Scanning a site for emails.

I work for a company that asked me to scan our website for exposed emails, what other tools besides Online Email Extractor can I use that’s free? I don’t want to go through our purchasing department to get this task done.

I have no clue what this means.


The want to make sure no pages on our website has visible email address, so robots can't scrape it and send people in the company spam.

Not knowing the details of your website, you should be able to easily scan the site on the web server itself, looking for telltale email signature components. If you are running a CMS site, checking the data in the various databases tables should suffice.

I’m guessing that the person asking you don’t know what they are asking for, but my WAG is they mean a hosted (or on prem) email filtering service. There are tons of them. We used to use an on prem service from Sophos, before that it was hosted service from Symantec, now we are going to Mimecast. Basically, you redirect your email (MX record) either to a hosted site that filters your email for virus, spam and the like then forwards it to you or you redirect your own MX record to an on prem appliance that filters it and sends it on to your email server (Exchange or whatever), and vice versa…your email server will send email either through your on prem appliance or redirect it to your hosted service offsite. I would estimate this cut down on our email spam by something like 95%, maybe more. It went from being a huge issue to a minor annoyance. I could get you a list of vendors, but if you just Google ‘hosted email filtering’ you should get a ton, or ask your software vendor for a list if you trust them.

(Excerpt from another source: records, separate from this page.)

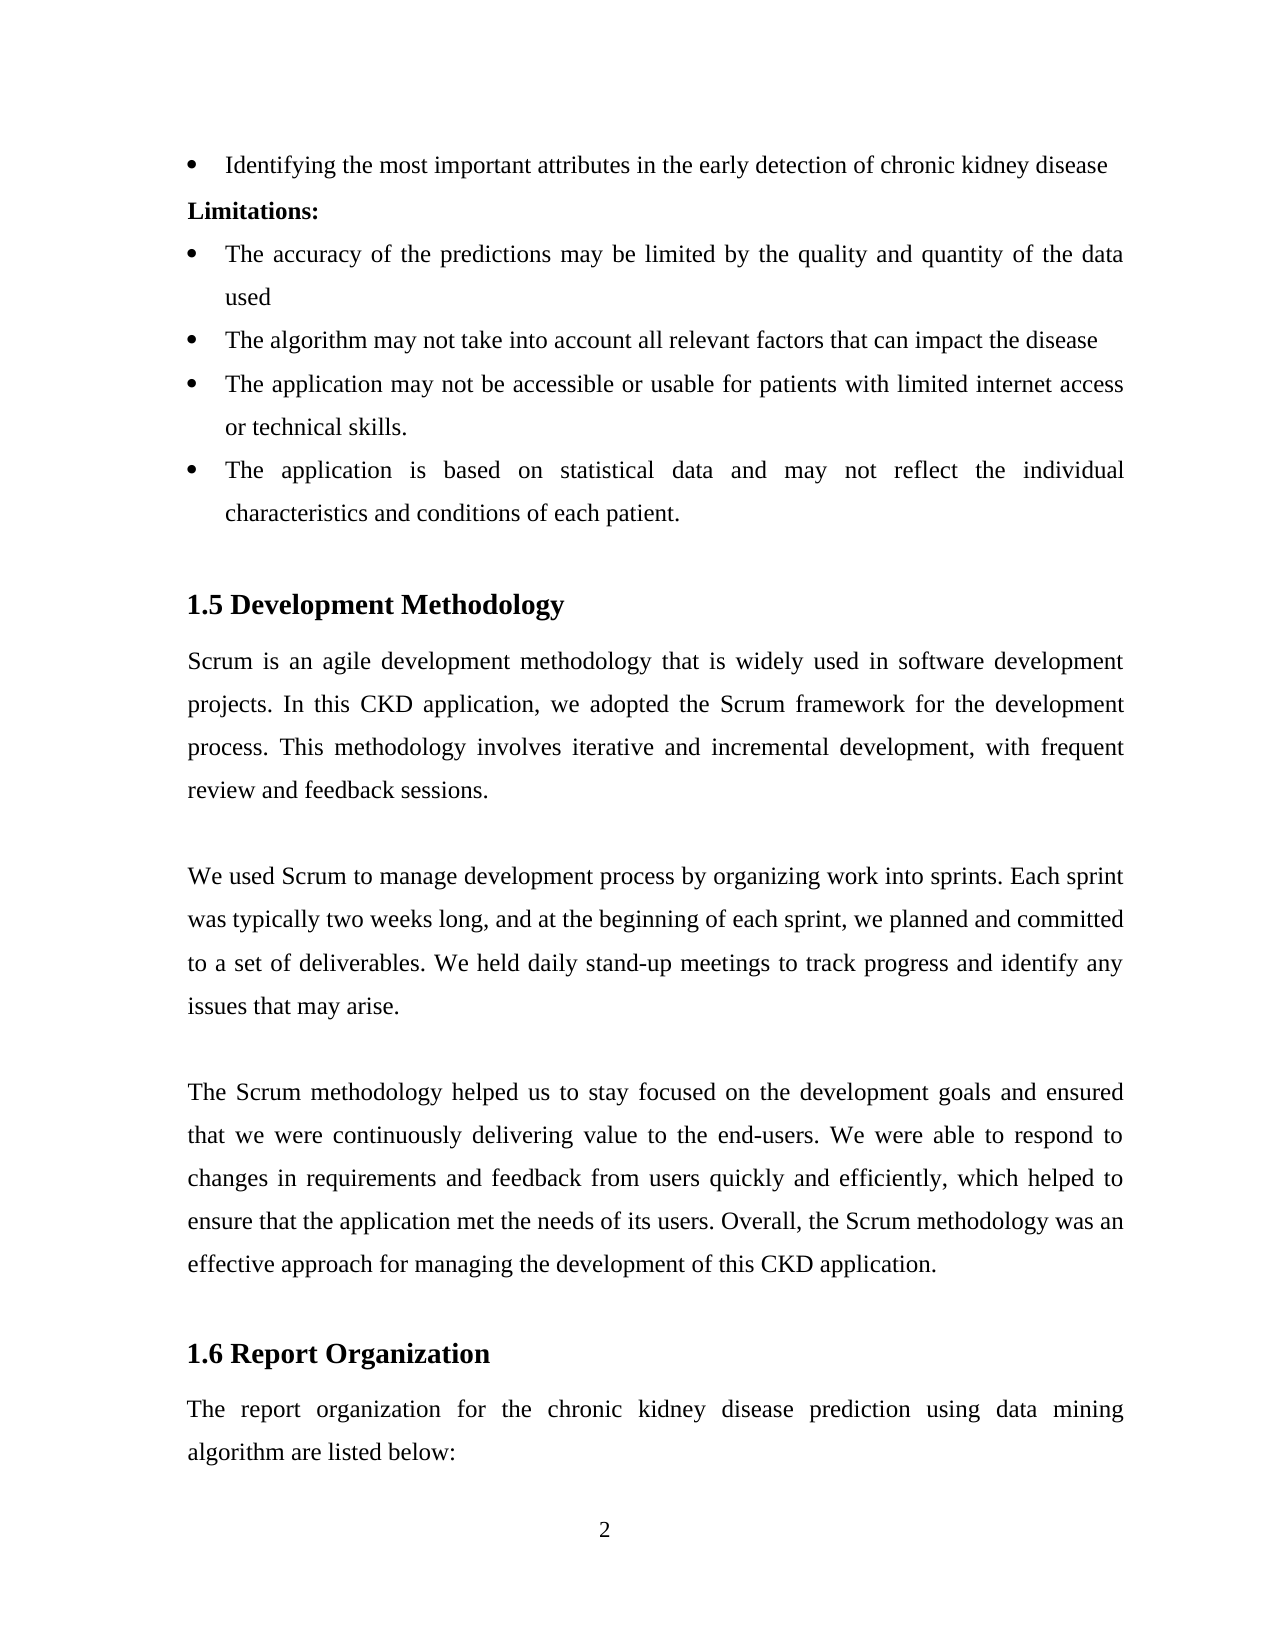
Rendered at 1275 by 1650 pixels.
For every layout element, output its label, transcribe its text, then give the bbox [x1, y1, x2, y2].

text Limitations: [187, 196, 1125, 225]
subtitle 1.6 Report Organization [186, 1336, 1125, 1369]
list The accuracy of the predictions may be limited by the quality and quantity of the data used [187, 239, 1125, 311]
list The application is based on statistical data and may not reflect the individual characteristics and conditions of each patient. [187, 455, 1125, 527]
text We used Scrum to manage development process by organizing work into sprints. Each sprint was typically two weeks long, and at the beginning of each sprint, we planned and committed to a set of deliverables. We held daily stand-up meetings to track progress and identify any issues that may arise. [187, 861, 1125, 1019]
list The algorithm may not take into account all relevant factors that can impact the disease [187, 326, 1125, 354]
text The Scrum methodology helped us to stay focused on the development goals and ensured that we were continuously delivering value to the end-users. We were able to respond to changes in requirements and feedback from users quickly and efficiently, which helped to ensure that the application met the needs of its users. Overall, the Scrum methodology was an effective approach for managing the development of this CKD application. [187, 1077, 1125, 1278]
text Scrum is an agile development methodology that is widely used in software development projects. In this CKD application, we adopted the Scrum framework for the development process. This methodology involves iterative and incremental development, with frequent review and feedback sessions. [187, 646, 1125, 804]
list The application may not be accessible or usable for patients with limited internet access or technical skills. [187, 369, 1125, 441]
subtitle 1.5 Development Methodology [186, 587, 1125, 621]
text The report organization for the chronic kidney disease prediction using data mining algorithm are listed below: [186, 1394, 1125, 1466]
list Identifying the most important attributes in the early detection of chronic kidney disease [187, 150, 1125, 179]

I’m not sure why you would assume that’s what they meant, instead of assuming that they meant scanning for exposed emails, which is after all what they said, and is a perfectly reasonable thing to do.

My local machine has, more or less, a copy of my website. Is this normal to have? I would just type, from the appropriate directory on my local machine, something like
grep @ {.,}/htm*
and manually ignore “false hits” on the “@.”

[quote=“septimus, post:7, topic:798595”]

My local machine has, more or less, a copy of my website. Is this normal to have? I would just type, from the appropriate directory on my local machine, something like
grep @ {.,}/htm*
and manually ignore “false hits” on the “@.”[/QUOTE

This won’t be useable for a website built as a CMS, you’d have to dump the MySQL database and do a search there. A CMS is usually written in a programming language like PHP and stores the content of the web pages in a MySQL database.

It’s still HTML by the time it’s sent to the user, though. You could download static HTML copies through a web browser and do the search on those.

A better grep pattern would be something like this

grep -Ei '[a-z0-9_.-]+@[a-z0-9_.-]+\.[a-z]+' ...

If you know that all the domain names you care about end in .com, you could be even more selective with

grep -Ei '[a-z0-9_.-]+@[a-z0-9_.-]+\.com' ...

And if you know exactly what domain name the email addresses are using you could use

grep -Ei '[a-z0-9_.-]+@mydomain\.com' ...

I think I’d wonder why the heck your company website would have anything but company emails on it anyway - so a scan for “” should be all you need.

To get what people see, a “roll up the web” type website download program would help. Then scan the results. the only problem, of course, is that with so much active content, composed on the fly based on user input, some websites don’t have simple output that can be scanned. If you have custom generated pages, do they have any way of producing an email as part of the content? (I.e. if you have a database of press releases, do they include emails in the press release? If they are Word files or such, would there be an email hidden in the metadata? (Even if not, if I know that John Smith is an employee because his name is in a press release, and your email is then I’d try john.smith@…, jsmith, johns, johnsmith… So it’s not like email will never be known to the outside world at large.)

If they mean actual mail - why the heck would anyone put their email server (or email mailbox, like a PST file) on a public web server? Put as little as possible on the web server itself. More likely you want to check for other vulnerabilities - most companies have web access to their emails. Is this open to everyone? Do some userid’s have known passwords or simple ones? Are there generic mailboxes like info@ where someone might be able to guess a password?

Been there!

I used free software called httrack to mirror the website locally then wrote some Perl code to parse every file and look for email addresses using regular expressions. it wasn’t hard at all.

Thank you all for the positive feedback. I will try the suggestions made. If I still have any problems, I will be back in this forum. I needed help and I now know I went to the right place.

That’s not an efficient or comprehensive method. If the website were a CMS, there could be parts of it that are currently unpublished which could contain the email address you don’t want to appear in text. Doing a dump of the database and using Linux utilities like ‘grep -i’ would reveal whatever the website contains.

Business (ideally, all) email addresses need to be screened against spam and viruses anyway. And internal email addresses should not be accessible from outside the internal network so it should not be possible to spam those.

In any case, is it truly your intention that nobody be able to contact your company over email? What if the addresses were displayed as images rather than text?

With all due respect the are asking you to scan for exposed email addresses.

Whether or not they’re screened against spam and viruses, some (particularly the former) will still get through. My e-mail address is a matter of public record. Mimecast catches about 80% of spam, and Outlook’s internal filter catches much of the rest, but it’s still a pain.